La "tassa" malagiustizia: 640 milioni di euro per gli errori delle toghe

È quanto il Tesoro ha speso dal '92 ad oggi per risarcire le vittime di ingiusta detenzione

La "tassa" malagiustizia: 640 milioni di euro per gli errori delle toghe

Quando una persona finisce in carcere per sbaglio, da innocente, non c'è un prezzo equo che possa compensare quei giorni di prigionia. C'è però un prezzo di Stato, burocratico, per chi subisce la giustizia ingiusta. Nei registri della Corte d'Appello e nel lessico degli addetti ai lavori si chiamano «Rid». Sono le «riparazioni per ingiusta detenzione», gli indennizzi che possono chiedere e ottenere le persone finite in carcere o ai domiciliari e poi prosciolte o assolte.

Secondo uno studio condotto dal sito www.errorigiudiziari.com dal 1992 ad oggi, da quando sono stati versati i primi risarcimenti per ingiusta detenzione, il ministero dell'Economia ha pagato oltre 640 milioni di euro per indennizzare circa 25 mila vittime. A costoro lo Stato risarcisce una cifra massima di 516.400 euro, fissata come tetto massimo per legge, in barba al pieno riconoscimento di un diritto alla libertà sfregiato dagli errori dei nostri giudici.

Solo nel 2015 lo Stato ha speso oltre 36 milioni di euro. Nei primi quattro mesi del 2016 sono oltre 12 milioni di euro i risarcimenti. Un trend in costante crescita e che non tiene conto di almeno altre 30mila vittime della mala giustizia riconosciute innocenti, che si sono viste respingere la richiesta per ingiusta detenzione per dolo o colpa grave, perché secondo i giudici hanno contributo con il loro comportamento all'errore.

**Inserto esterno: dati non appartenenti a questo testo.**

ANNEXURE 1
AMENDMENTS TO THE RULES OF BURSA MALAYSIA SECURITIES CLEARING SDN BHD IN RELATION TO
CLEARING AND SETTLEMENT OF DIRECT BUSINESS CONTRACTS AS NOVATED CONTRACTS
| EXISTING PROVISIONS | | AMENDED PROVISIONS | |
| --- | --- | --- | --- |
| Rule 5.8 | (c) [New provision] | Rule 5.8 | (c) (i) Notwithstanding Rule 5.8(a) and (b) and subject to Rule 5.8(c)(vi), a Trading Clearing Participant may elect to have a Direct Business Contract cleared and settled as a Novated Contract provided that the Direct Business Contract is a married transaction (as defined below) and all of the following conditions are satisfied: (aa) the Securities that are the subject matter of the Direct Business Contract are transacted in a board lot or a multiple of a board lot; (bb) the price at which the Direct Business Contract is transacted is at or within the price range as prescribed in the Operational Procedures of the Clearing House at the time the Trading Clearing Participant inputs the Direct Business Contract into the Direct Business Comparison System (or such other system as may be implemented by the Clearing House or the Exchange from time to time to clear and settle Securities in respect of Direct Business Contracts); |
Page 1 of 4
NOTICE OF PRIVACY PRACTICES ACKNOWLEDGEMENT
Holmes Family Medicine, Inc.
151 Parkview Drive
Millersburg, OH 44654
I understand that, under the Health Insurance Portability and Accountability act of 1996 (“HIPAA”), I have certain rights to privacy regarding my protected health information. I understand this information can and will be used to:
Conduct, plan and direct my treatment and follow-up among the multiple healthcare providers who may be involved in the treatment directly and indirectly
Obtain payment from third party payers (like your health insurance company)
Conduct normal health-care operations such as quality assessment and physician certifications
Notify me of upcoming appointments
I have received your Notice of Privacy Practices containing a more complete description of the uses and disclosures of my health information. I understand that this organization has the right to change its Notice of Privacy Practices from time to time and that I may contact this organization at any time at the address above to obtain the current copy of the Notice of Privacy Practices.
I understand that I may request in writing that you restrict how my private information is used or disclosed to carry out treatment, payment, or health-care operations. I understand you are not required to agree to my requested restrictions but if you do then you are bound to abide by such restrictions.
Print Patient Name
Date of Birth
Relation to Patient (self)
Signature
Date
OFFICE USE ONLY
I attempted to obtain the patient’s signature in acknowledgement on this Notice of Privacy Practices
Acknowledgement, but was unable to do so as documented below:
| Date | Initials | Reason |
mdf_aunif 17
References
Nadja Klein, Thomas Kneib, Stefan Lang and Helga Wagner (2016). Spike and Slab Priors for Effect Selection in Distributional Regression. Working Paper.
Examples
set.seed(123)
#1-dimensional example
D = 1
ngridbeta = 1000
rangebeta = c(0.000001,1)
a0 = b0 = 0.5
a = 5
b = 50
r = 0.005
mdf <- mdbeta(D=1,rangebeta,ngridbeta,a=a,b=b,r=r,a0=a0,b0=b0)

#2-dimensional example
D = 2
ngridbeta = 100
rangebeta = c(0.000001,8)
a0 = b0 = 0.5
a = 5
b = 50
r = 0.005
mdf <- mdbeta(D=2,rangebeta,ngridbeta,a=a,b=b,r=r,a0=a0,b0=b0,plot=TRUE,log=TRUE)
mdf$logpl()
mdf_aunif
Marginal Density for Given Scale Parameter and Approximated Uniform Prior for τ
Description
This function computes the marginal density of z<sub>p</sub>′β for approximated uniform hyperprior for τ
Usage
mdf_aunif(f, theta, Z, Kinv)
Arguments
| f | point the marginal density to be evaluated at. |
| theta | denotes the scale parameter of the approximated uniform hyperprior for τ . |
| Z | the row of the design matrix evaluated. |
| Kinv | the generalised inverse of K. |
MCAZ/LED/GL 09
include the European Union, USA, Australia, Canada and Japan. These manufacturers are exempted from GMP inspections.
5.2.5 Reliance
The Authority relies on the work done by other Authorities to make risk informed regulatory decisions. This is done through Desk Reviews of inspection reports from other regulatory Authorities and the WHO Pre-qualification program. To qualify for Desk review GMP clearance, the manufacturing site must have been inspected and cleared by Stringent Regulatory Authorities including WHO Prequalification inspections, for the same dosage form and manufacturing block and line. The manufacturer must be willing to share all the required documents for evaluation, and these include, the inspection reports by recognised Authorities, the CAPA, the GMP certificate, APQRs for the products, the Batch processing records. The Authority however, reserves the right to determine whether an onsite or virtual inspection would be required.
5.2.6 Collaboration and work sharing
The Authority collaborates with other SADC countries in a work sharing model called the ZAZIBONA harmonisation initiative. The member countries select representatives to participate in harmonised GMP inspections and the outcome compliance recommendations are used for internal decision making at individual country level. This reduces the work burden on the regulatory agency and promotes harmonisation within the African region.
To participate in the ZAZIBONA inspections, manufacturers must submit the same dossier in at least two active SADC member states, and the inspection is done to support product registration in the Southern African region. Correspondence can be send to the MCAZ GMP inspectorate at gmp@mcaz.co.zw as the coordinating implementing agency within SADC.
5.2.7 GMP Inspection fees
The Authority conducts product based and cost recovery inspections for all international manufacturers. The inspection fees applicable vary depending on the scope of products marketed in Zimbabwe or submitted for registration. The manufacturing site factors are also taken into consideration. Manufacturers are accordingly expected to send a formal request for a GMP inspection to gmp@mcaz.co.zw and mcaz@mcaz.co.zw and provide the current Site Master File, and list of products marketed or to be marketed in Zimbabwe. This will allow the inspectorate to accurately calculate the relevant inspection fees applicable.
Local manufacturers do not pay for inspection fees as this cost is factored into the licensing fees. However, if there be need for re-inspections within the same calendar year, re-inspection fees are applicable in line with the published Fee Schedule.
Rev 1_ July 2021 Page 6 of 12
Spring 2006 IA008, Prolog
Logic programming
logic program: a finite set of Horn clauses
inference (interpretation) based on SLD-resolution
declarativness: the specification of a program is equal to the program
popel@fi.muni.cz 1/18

Numeri da brividi che fanno nascere spontanea una domanda: ma i giudici che sbagliano sono in qualche modo «puniti»? La legge che regola la responsabilità civile dei giudici, nota con il nome di «legge Vassalli», risale al 1988 ed è stata modificata nel 2015. Dati ufficiali non esistono ma allo stadio attuale dal 1992 ad oggi sono al massimo una decina i giudici condannati in una causa di risarcimento intentata contro lo Stato per un errore giudiziario.

A far esplodere la bolla dei risarcimenti potrebbe essere a breve la vicenda di Ustica, che a distanza di 36 anni aspetta ancora di conoscere i colpevoli del disastro aereo. Nel libro Ustica. Storia e controstoria (Koinè Nuove Edizioni) l'ex deputato Ccd, Eugenio Baresi, riassume in circa 1 mld di euro i possibili costi dovuti ai risarcimenti comminati dalle sentenze civili in barba al dispositivo emesso nel 2007 dalla corte suprema di cassazione penale che aveva negato l'ipotesi del missile come causa dell'abbattimento del Dc9.

Risarcimenti che vanno ad aggiungersi agli indennizzi già riconosciuto ai familiari delle vittime: 200 mila euro a testa e un assegno vitalizio di 1.864 euro netti al mese, con perequazione automatica. Questo grazie ad una apposita legge che prevede anche ulteriori benefici pensionistici e previdenziali per i familiari delle vittime di Ustica, e che fin qui è costata oltre 60 milioni di euro allo Stato.

Numeri incredibili che raccontano casi di ingiustizie quotidiane che devono essere interrotte. «Non è giusto che i cittadini italiani sopportino di pagare errori dello Stato che però bisognerebbe fossero stati commessi», attacca Baresi che nel suo libro cita l'assurdo caso ribattezzato «il risarcimento dello spermatozoo triste»: circa 100 mila euro a testa riconosciute alle figlie di secondo letto di un uomo che sul Dc9 aveva perso la prima moglie.

Casi che potrebbero essere risolti se il governo Renzi desse atto ad una delle tante promesse di questi anni: togliere il segreto di Stato sulle stragi.